Side-note on that patient: One ambulance crewman actually had a call report book of 25 sheets pre-filled with the man's name, address, and past medical history. All that was needed was the date, times, crew's badge numbers, and the current vital signs.

Posted (edited)

This hospital typically does not admit peds, but if the child was truly unstable we would have taken them to that hospital to be stabilized anyway. It is the only hospital in our county and sees plenty of pediatric walk-ins. All other hospitals, those with specializations or admissions area minimum of 45 minutes away. It seems almost counterintuitive, because if it was enough of an emergency to need an emergency ambulance then it was enough of an emergency for them to need stabilization. If it wasn't enough of an emergency to really need the ambulance, then sit down and wait your turn.

I respectfully disagree with the assessment of an emergency is an emergency no matter where it is. That is why they are in an EMERGENCY department. As much as we try to think of ourselves as high level care givers we need to realize that our ultimate goal is transportation to definitive care, which may include stabilization at an intermediary facility.
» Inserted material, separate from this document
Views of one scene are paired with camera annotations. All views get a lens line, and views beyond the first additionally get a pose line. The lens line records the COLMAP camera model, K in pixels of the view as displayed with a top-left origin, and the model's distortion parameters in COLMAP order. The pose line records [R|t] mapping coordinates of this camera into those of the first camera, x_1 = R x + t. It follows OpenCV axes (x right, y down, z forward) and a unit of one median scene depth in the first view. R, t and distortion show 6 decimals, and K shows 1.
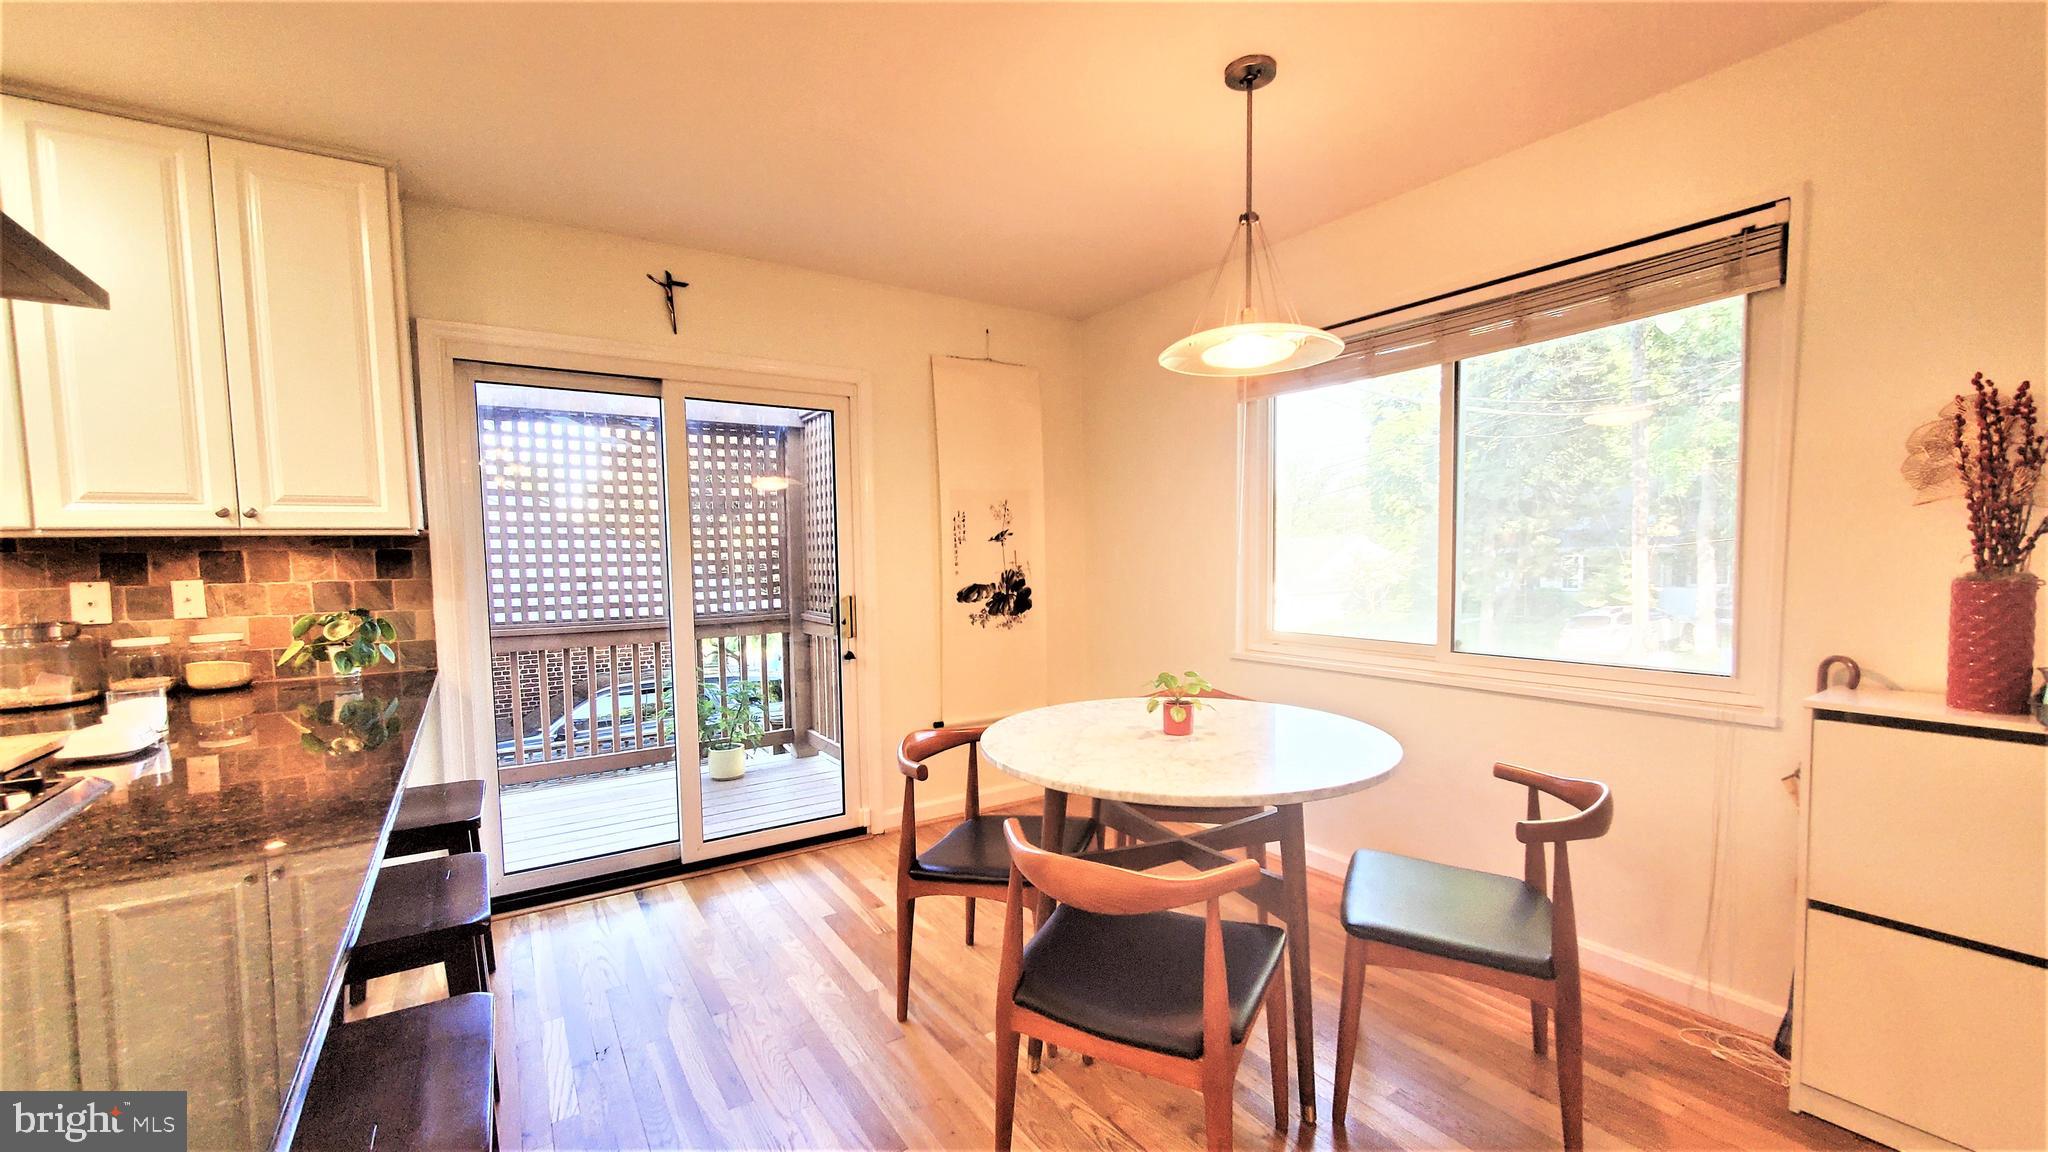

If the patient is in the ER already then EMS should not be responding. Quality of care at the hospital, ED and ward, is beyond our level of responsibility. If we allow this sort of thing to take place, then what is to stop anyone is a minor ailment from getting annoyed with waiting too long and calling 911 from the waiting room? ER's do triage for a reason. Also, EMTALA is in place for a reason. If we start transferring patients out of the waiting room, not only to do we open ourselves up to liability, but provide an avenue to EMTALA to be circumvented by hospitals. A patient doesn't have insurance? Well if we leave them in the waiting room long enough they'll call 911 and get taken to another hospital. Skip evaluating them, skip stabilization, and skip facility acceptance or transfer paperwork!

Just my $.02.

Edited by Riblett
Posted

If I go to the ER with an emergency and I am not being scene, I will make sure I get care I need by whatever means possible, even if that is calling for an ambulance. I do not care if I am in a hospital. I am sitting there not being taken care of. I will call someone who will take care of me.